At least two things need to occur in an 18-month trial to improve chances for detecting efficacy with current outcomes. A greater proportion of the placebo sample needs to measurably worsen on the primary outcome scale, and the drug group needs to improve over baseline to overcome the broad variances in change. In addition, sample sizes need to be fairly large, as large as the largest phase III trials, to reliably detect change. Because the change detected will be small and the placebo group will have changed only slightly, an interpretation of such change as clinically meaningful still will be controversial.

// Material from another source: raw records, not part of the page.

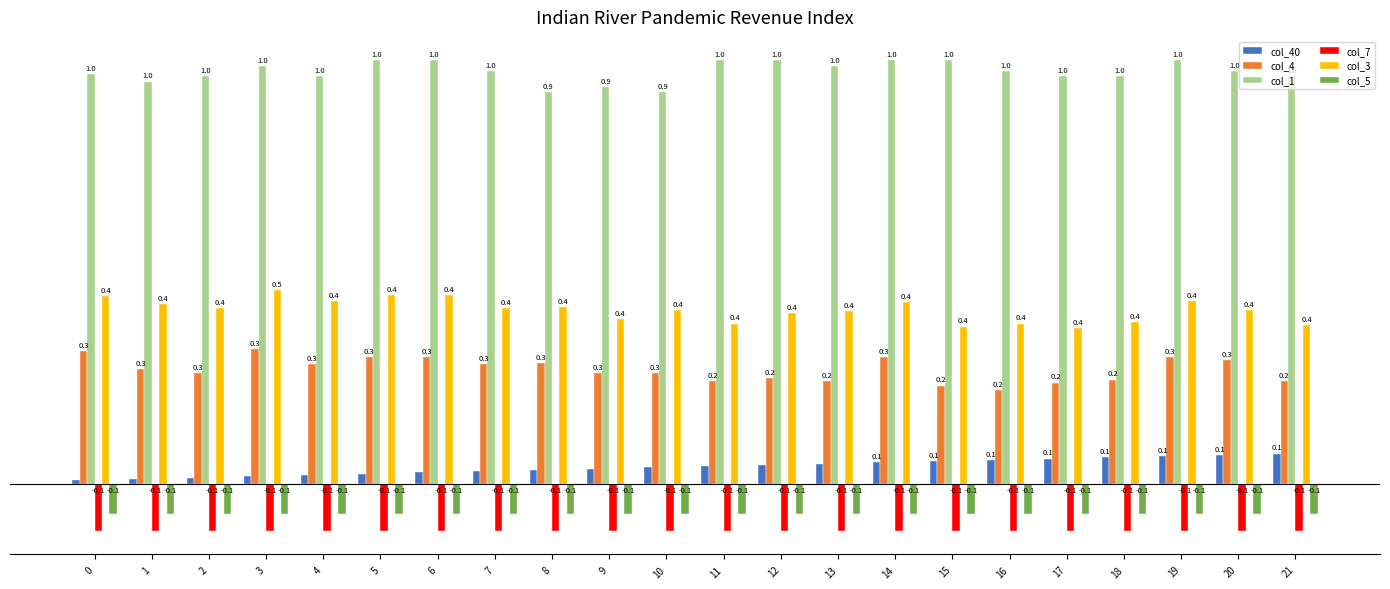

Which series has the largest total across all categories?

col_1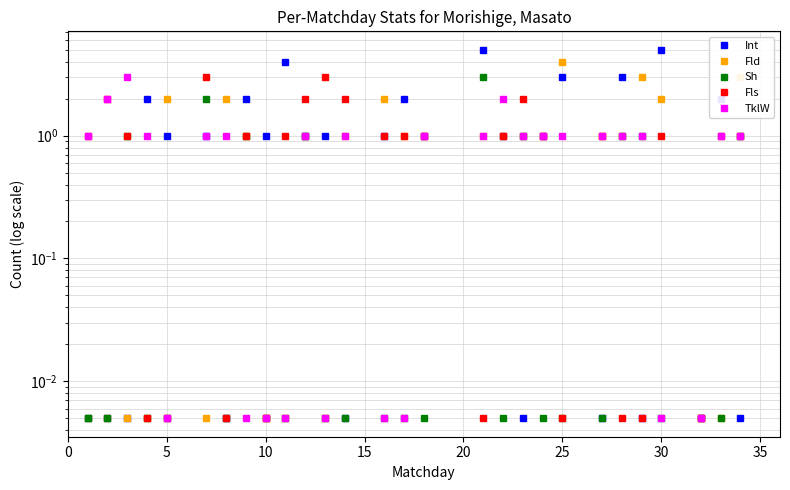

How many times do Int and TklW cross each other?

10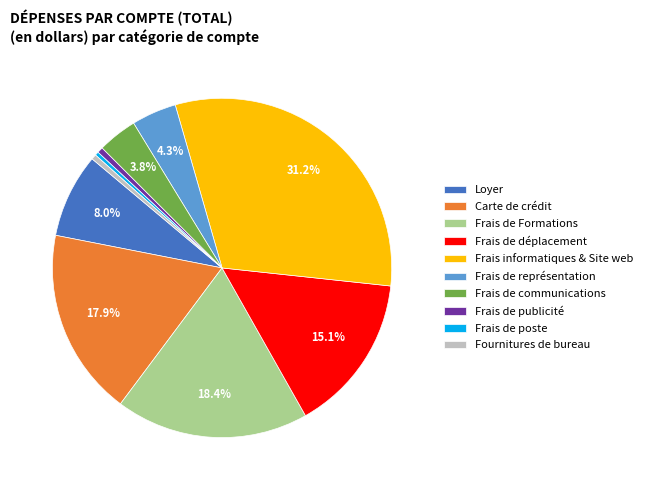

Which slice is the largest?

Frais informatiques & Site web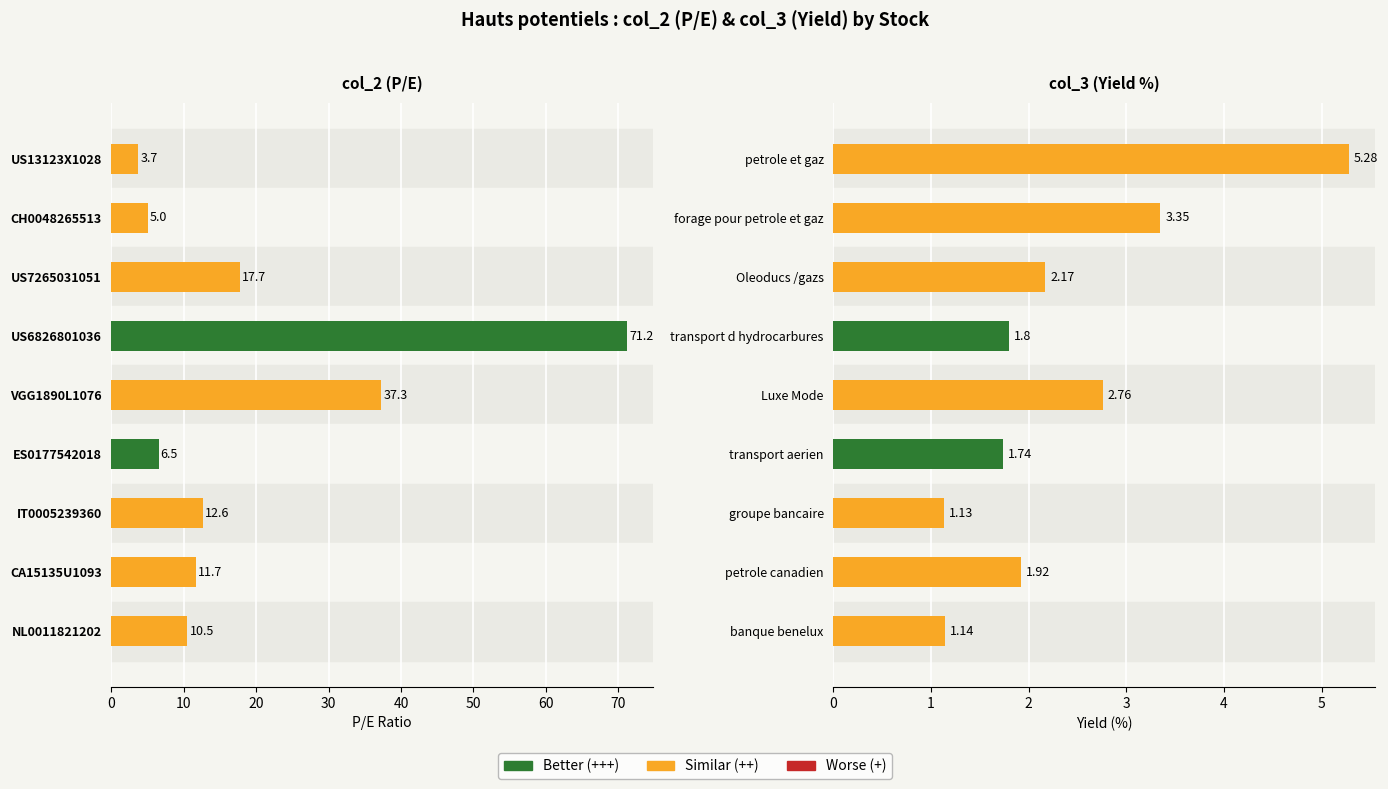

How many values in the col_2 (P/E) series exceed 11?

5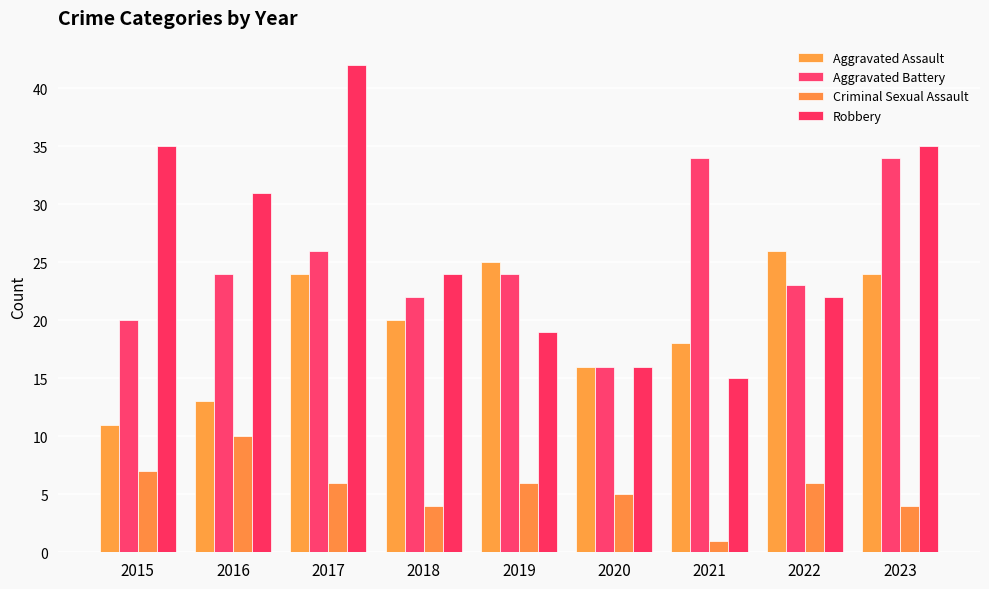

What is the difference between the second highest and second lowest values in the Criminal Sexual Assault series?

3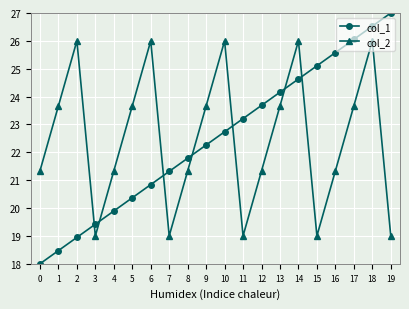

Between 1 and 15, which series saw the biggest shift?

col_1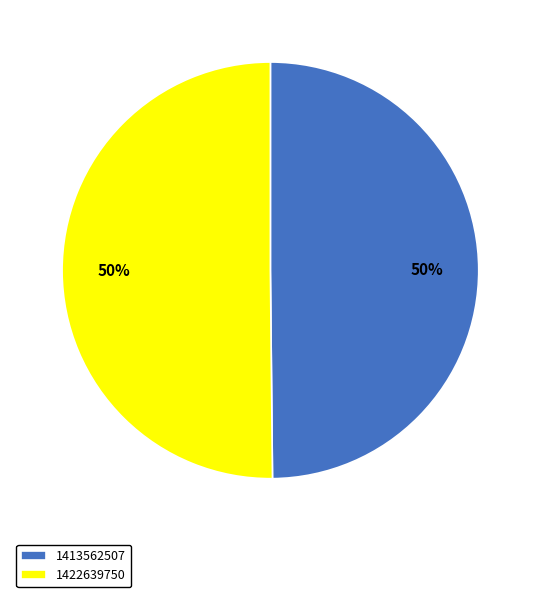

What is the ratio of the value at 1413562507 to the value at 1422639750?

1.0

Many characteristics of these trials, such as the modest decline of the placebo groups, the expectation that new drugs will only attenuate this modest decline, heterogeneity and variability of clinical course over only 18 months, and the imprecision of the outcomes ratings, when considered together, markedly diminish the likelihood of discovering modestly effective drugs. Drugs with very different therapeutic expectations are developed by using essentially the same phase II and phase III clinical methods as were used with cholinesterase inhibitors and memantine [3
]. Current phase II and phase III AD drug development traces a rut wherein the development program for each new candidate drug is modeled on the most recent competitor's program, with limited regard for the drug's unique characteristics, therapeutic expectations, or methodologic limitations. The lack of precedent success is itself a barrier to drug development.
Further insight can be attained by pooling and analyzing individual patient outcomes from these trials. Trial methods can be advanced by collaboratively examining factors that might be important in the progression of illness and the ability to detect change. Pharmaceutical companies could collaborate by allowing their clinical trials data to be further examined and pooled with other trials to better assess and develop trials methodology.